The code for this lesson can be found here on the site Github repo.
Check out the homepage for the CPSC Recalls Application Program Interface (API) to see the full documentation. But here's the main takeaway:
The base endpoint is this:
http://www.saferproducts.gov/RestWebServices/Recall
To request the data in JSON format, we supply a query string of format=json
. The following URL will retrieve all of the available recall data in JSON format:
http://www.saferproducts.gov/RestWebServices/Recall?format=json
However, that's a pretty big file. The API (see the PDF manual for the complete info) allows us to do simple text filtering on various fields.
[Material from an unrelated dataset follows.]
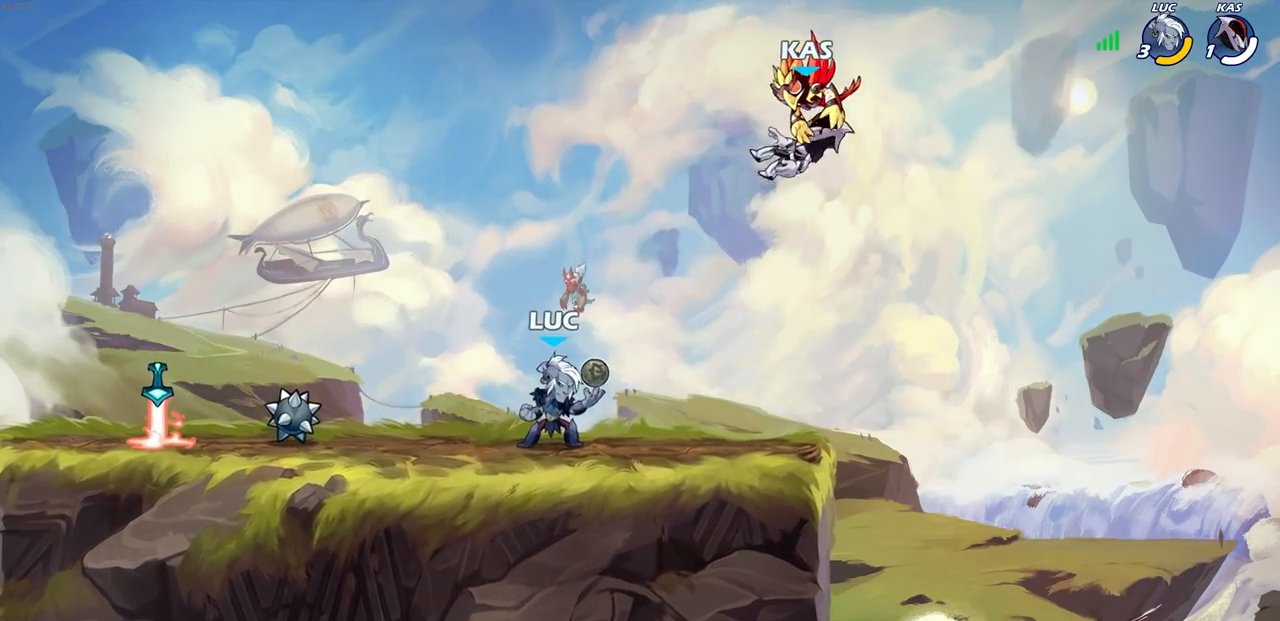
{"buttons": [], "left_stick": "center", "right_stick": "center", "events": [[67, "CIRCLE", "down"], [67, "left_stick", "down"], [150, "CIRCLE", "up"], [200, "left_stick", "center"]]}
The field most relevant to us is RecallDateStart
; to request only the recalls that began in 2016 in JSON format:
http://www.saferproducts.gov/RestWebServices/Recall?format=json&RecallDateStart=2016
However, I don't think there's a way to do more sophisticated date filtering, such as recalls that started between two given dates. Consult the manual if you wish, but year-by-year filtering is good enough for now.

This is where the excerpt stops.